* [Required task]: Copy the essay on childhood faith below in full, word for word.

When I was about six years old, I had my first real experience with Faith with a capital “F”.
It was a dark and stormy night (really, it was!) and my mother was suddenly and violently struck with a crippling headache that caused her to collapse and momentarily lose consciousness. I remember hearing urgent words I didn’t understand, like “aneurism” and “stroke” being spoken into the phone in the next room, and recall suddenly becoming invisible as members of the household rushed past me, around me and over me to help. I was just a kid and I was scared and confused about what was happening to my mom.
Being from a Catholic family and having just started grade 1 at the local parish school, Our Lady of Lourdes, I did the only thing I felt was available to me—I prayed. I knelt down next to my mother and prayed to Saint Bernadette and Our Lady of Lourdes for my mom get better—she did. At that time and for many years to come, I believed that my prayers had saved her. It was my quiet devotion and faith that really helped my mother in her time of need. Listening to heroic stories of sacrifice such as that of St. Bernadette and her visitations by the Virgin Mary in the small French town of Lourdes, made an impression on six-year-old me and capital “F” faith would take root in my young consciousness and thrive for many years to come.
I related to young Bernadette—a child, a poor peasant-girl whom no one would believe or validate regardless of how convincing her story might have been. Being powerless, like Bernadette was, causes us to grasp for anything that might give us the feeling of support, strength or advocacy. Being poor, sick, rural, in some cases female, very young or very old places many of us in that very situation. Though having a Catholic education for much of my life didn’t hurt, feeling vulnerable and disenfranchised in my life nurtured the concept of Faith, even as I matured and began to question the authorities that governed what I like to call “faith-delivery-systems”—also known as religion.

* [Material shown]:
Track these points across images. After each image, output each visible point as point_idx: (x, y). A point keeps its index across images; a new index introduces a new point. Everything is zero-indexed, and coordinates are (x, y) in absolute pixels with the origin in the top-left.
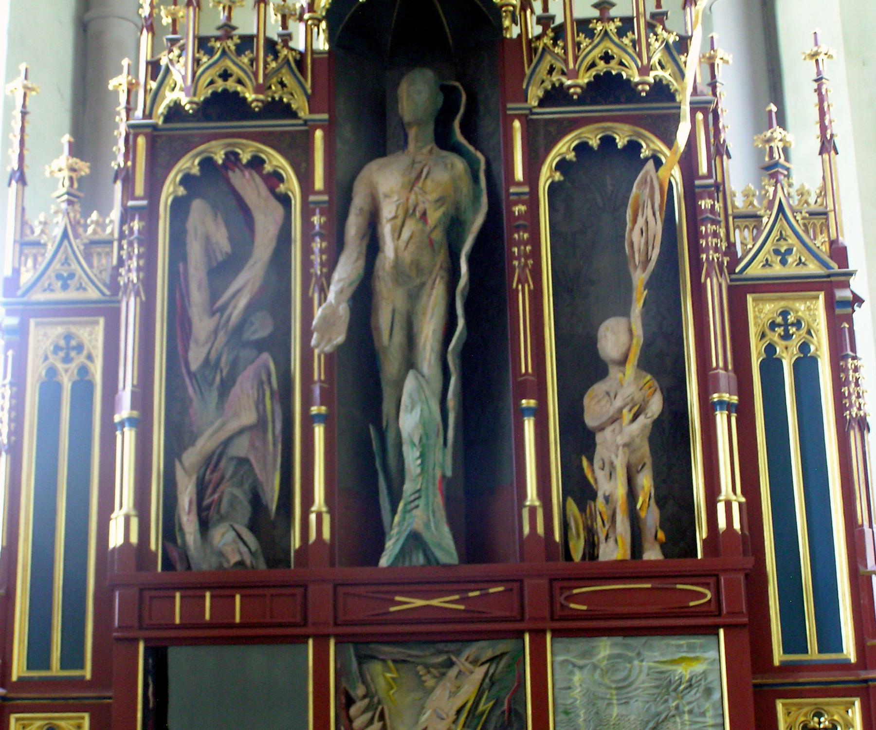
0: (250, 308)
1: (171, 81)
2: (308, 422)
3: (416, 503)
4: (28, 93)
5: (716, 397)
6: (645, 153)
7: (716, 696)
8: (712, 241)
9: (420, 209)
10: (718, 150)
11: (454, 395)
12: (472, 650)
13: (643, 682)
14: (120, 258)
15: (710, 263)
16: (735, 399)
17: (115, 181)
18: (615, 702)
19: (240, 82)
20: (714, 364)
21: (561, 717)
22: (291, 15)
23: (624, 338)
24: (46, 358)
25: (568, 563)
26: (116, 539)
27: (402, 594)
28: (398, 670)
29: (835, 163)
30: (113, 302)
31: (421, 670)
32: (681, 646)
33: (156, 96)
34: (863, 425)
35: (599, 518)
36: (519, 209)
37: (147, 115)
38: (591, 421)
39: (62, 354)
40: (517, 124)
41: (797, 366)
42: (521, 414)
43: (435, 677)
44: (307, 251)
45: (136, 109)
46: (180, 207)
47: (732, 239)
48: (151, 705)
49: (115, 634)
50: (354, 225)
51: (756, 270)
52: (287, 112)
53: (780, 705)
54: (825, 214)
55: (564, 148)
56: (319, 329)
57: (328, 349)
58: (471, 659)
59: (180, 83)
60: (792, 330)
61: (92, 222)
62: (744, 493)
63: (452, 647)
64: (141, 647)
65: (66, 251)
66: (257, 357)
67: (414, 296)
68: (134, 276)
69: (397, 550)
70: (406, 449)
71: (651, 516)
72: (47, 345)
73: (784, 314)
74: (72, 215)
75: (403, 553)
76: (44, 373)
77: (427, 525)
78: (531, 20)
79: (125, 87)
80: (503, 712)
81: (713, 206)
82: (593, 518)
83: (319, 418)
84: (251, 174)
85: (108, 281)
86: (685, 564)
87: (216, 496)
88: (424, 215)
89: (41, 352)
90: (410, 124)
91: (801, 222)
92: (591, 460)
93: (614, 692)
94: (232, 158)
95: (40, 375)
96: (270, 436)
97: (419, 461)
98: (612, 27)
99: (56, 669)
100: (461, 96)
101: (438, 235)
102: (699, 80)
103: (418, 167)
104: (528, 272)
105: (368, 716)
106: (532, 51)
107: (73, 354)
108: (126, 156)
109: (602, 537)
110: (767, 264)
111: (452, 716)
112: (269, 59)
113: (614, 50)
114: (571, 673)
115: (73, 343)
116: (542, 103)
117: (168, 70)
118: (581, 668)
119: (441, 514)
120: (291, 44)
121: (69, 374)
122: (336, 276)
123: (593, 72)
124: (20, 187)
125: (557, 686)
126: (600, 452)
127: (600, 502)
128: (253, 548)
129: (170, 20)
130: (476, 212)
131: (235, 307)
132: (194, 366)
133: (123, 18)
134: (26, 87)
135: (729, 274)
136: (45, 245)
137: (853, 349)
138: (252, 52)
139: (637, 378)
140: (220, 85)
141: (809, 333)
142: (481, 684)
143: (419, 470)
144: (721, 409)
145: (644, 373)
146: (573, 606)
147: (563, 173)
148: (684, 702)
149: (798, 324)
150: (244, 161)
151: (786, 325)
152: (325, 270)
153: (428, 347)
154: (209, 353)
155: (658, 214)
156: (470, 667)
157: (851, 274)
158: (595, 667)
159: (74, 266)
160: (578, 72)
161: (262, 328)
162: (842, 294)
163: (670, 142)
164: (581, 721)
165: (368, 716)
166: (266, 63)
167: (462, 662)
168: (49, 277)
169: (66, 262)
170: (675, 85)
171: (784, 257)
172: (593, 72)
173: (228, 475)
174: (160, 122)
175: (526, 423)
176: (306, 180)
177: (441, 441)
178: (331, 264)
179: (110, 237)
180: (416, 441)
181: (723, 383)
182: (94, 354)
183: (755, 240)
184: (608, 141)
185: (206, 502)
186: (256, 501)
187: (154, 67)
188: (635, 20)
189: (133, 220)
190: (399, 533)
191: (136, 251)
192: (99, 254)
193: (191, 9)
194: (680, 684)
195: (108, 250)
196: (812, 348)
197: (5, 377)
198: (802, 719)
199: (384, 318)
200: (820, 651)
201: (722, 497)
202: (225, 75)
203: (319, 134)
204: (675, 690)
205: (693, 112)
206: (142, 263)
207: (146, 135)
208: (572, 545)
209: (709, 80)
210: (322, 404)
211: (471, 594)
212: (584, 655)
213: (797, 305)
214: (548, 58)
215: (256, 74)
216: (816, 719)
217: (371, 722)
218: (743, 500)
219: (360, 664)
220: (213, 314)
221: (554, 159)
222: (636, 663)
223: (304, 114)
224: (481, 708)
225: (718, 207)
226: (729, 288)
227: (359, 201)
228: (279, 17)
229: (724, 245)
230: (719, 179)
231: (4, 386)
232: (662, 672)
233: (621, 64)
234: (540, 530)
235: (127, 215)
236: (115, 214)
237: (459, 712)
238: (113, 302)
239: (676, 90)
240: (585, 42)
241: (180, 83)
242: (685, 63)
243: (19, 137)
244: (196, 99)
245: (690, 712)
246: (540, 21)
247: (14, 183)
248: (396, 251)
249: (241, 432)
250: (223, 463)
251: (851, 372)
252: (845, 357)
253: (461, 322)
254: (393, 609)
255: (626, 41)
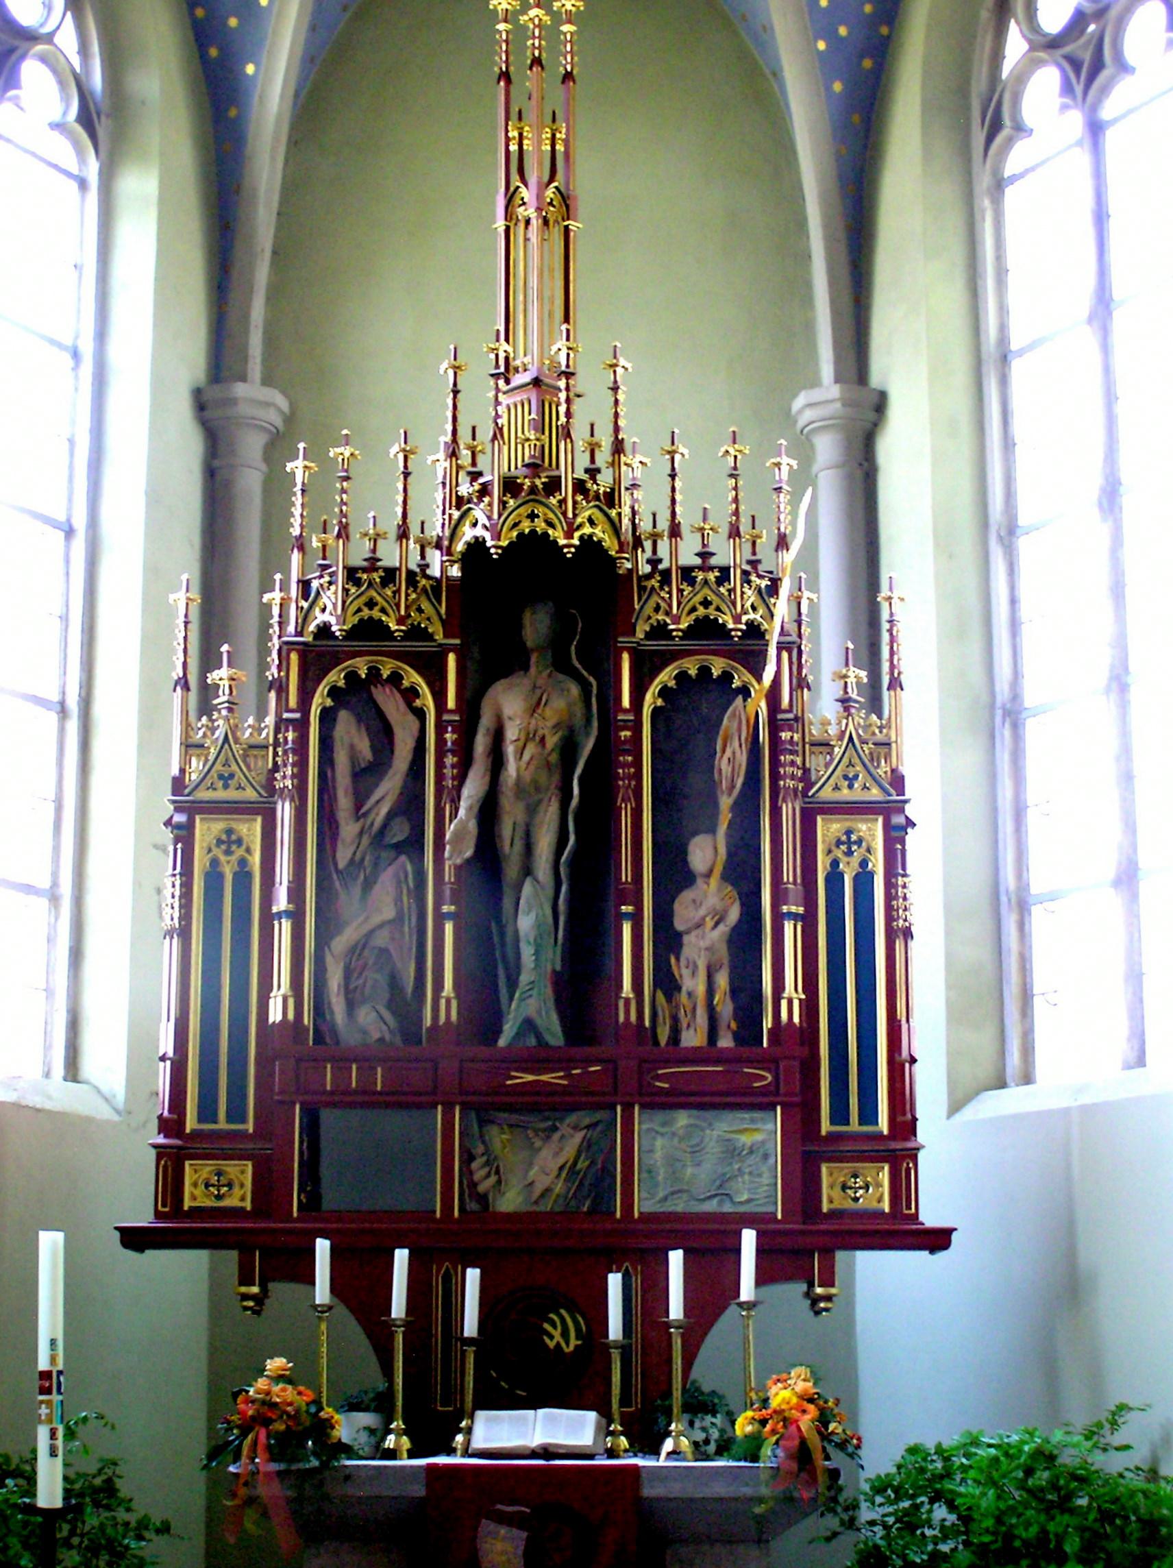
0: (390, 816)
1: (321, 604)
2: (440, 919)
3: (530, 993)
4: (190, 603)
5: (785, 909)
6: (736, 683)
7: (772, 1161)
8: (789, 770)
9: (540, 732)
10: (800, 683)
11: (565, 900)
12: (572, 1118)
13: (712, 1148)
14: (275, 763)
15: (787, 789)
16: (801, 910)
17: (270, 691)
18: (689, 1163)
19: (383, 610)
20: (785, 879)
21: (644, 1175)
22: (429, 544)
23: (709, 853)
24: (210, 850)
25: (654, 1048)
26: (275, 1015)
27: (517, 1071)
28: (512, 1133)
29: (900, 699)
30: (270, 803)
31: (530, 1133)
32: (744, 1119)
33: (306, 616)
34: (908, 934)
35: (682, 1010)
36: (625, 734)
37: (299, 633)
38: (679, 925)
39: (223, 847)
40: (626, 656)
41: (856, 879)
42: (620, 917)
43: (543, 1139)
44: (440, 765)
45: (288, 624)
46: (327, 717)
47: (808, 765)
48: (305, 1158)
49: (276, 1098)
50: (481, 744)
51: (827, 794)
52: (427, 636)
53: (824, 1169)
54: (889, 744)
55: (666, 676)
56: (451, 842)
57: (459, 861)
58: (572, 1125)
59: (330, 607)
60: (854, 848)
61: (249, 726)
62: (804, 992)
63: (558, 1115)
64: (298, 1107)
65: (226, 754)
66: (396, 859)
67: (532, 810)
68: (289, 783)
69: (513, 1034)
70: (523, 945)
71: (725, 1009)
72: (211, 839)
73: (849, 833)
74: (231, 721)
75: (518, 1035)
76: (208, 864)
77: (539, 1012)
78: (642, 557)
79: (278, 601)
80: (597, 1170)
81: (792, 737)
82: (677, 1007)
83: (449, 916)
84: (391, 690)
85: (264, 781)
86: (745, 1052)
87: (361, 981)
88: (543, 740)
89: (205, 845)
90: (532, 650)
91: (867, 752)
92: (678, 959)
93: (688, 1155)
94: (374, 672)
95: (205, 865)
96: (406, 929)
97: (534, 958)
98: (712, 576)
99: (222, 1125)
100: (578, 624)
101: (554, 758)
102: (786, 620)
103: (538, 692)
104: (630, 792)
105: (486, 1170)
106: (642, 589)
107: (234, 847)
108: (279, 667)
109: (685, 1025)
110: (837, 788)
111: (555, 1173)
112: (409, 591)
113: (711, 597)
114: (654, 1139)
115: (234, 837)
116: (649, 636)
117: (318, 593)
118: (662, 1135)
119: (551, 1004)
120: (428, 572)
121: (231, 864)
122: (466, 792)
123: (693, 616)
124: (185, 693)
125: (643, 1149)
126: (687, 951)
127: (683, 997)
128: (392, 1027)
129: (320, 545)
130: (588, 735)
131: (377, 814)
132: (342, 864)
133: (250, 467)
134: (188, 599)
135: (803, 796)
136: (209, 748)
137: (904, 868)
138: (395, 586)
139: (719, 890)
140: (366, 613)
141: (869, 851)
142: (580, 1146)
143: (532, 965)
144: (789, 919)
145: (726, 884)
146: (658, 1084)
147: (664, 700)
148: (745, 1165)
149: (859, 842)
150: (385, 676)
151: (849, 842)
152: (455, 783)
153: (544, 858)
154: (355, 853)
155: (744, 746)
156: (572, 1131)
157: (906, 802)
158: (674, 1134)
159: (234, 767)
160: (680, 618)
161: (400, 832)
162: (898, 820)
163: (759, 679)
164: (660, 1178)
165: (486, 1170)
166: (407, 595)
167: (564, 1128)
168: (212, 777)
169: (226, 764)
170: (765, 626)
171: (850, 781)
172: (693, 616)
173: (371, 962)
174: (310, 639)
175: (625, 926)
176: (439, 697)
177: (552, 941)
178: (461, 778)
179: (264, 743)
180: (532, 940)
181: (791, 897)
182: (252, 847)
183: (827, 765)
184: (705, 671)
185: (352, 986)
186: (394, 983)
187: (305, 585)
188: (732, 570)
189: (287, 731)
190: (515, 1018)
191: (291, 760)
192: (255, 756)
193: (341, 541)
194: (743, 1150)
195: (263, 753)
196: (870, 865)
197: (174, 869)
198: (842, 1179)
199: (507, 829)
200: (860, 1124)
201: (785, 995)
202: (371, 604)
203: (452, 658)
204: (739, 1154)
205: (780, 648)
206: (295, 770)
207: (298, 651)
208: (659, 1030)
209: (795, 617)
210: (452, 904)
211: (574, 1072)
212: (664, 1124)
213: (860, 826)
214: (655, 598)
215: (398, 605)
216: (853, 1180)
217: (488, 1175)
218: (803, 997)
219: (480, 1127)
220: (358, 819)
221: (656, 687)
222: (708, 1132)
223: (439, 637)
224: (579, 1166)
225: (796, 737)
226: (803, 810)
227: (486, 723)
228: (418, 547)
229: (800, 773)
230: (800, 715)
231: (174, 875)
232: (728, 1140)
233: (718, 609)
234: (633, 1017)
235: (280, 725)
236: (270, 720)
237: (561, 1168)
238: (270, 803)
239: (766, 630)
240: (688, 590)
241: (330, 607)
242: (775, 604)
243: (182, 646)
244: (345, 628)
245: (750, 1173)
246: (649, 561)
247: (178, 689)
248: (518, 770)
249: (381, 926)
250: (366, 953)
251: (900, 889)
252: (896, 875)
253: (572, 839)
254: (509, 1082)
255: (722, 590)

* [Solution to the problem]:
When I was about six years old, I had my first real experience with Faith with a capital “F”.
It was a dark and stormy night (really, it was!) and my mother was suddenly and violently struck with a crippling headache that caused her to collapse and momentarily lose consciousness. I remember hearing urgent words I didn’t understand, like “aneurism” and “stroke” being spoken into the phone in the next room, and recall suddenly becoming invisible as members of the household rushed past me, around me and over me to help. I was just a kid and I was scared and confused about what was happening to my mom.
Being from a Catholic family and having just started grade 1 at the local parish school, Our Lady of Lourdes, I did the only thing I felt was available to me—I prayed. I knelt down next to my mother and prayed to Saint Bernadette and Our Lady of Lourdes for my mom get better—she did. At that time and for many years to come, I believed that my prayers had saved her. It was my quiet devotion and faith that really helped my mother in her time of need. Listening to heroic stories of sacrifice such as that of St. Bernadette and her visitations by the Virgin Mary in the small French town of Lourdes, made an impression on six-year-old me and capital “F” faith would take root in my young consciousness and thrive for many years to come.
I related to young Bernadette—a child, a poor peasant-girl whom no one would believe or validate regardless of how convincing her story might have been. Being powerless, like Bernadette was, causes us to grasp for anything that might give us the feeling of support, strength or advocacy. Being poor, sick, rural, in some cases female, very young or very old places many of us in that very situation. Though having a Catholic education for much of my life didn’t hurt, feeling vulnerable and disenfranchised in my life nurtured the concept of Faith, even as I matured and began to question the authorities that governed what I like to call “faith-delivery-systems”—also known as religion.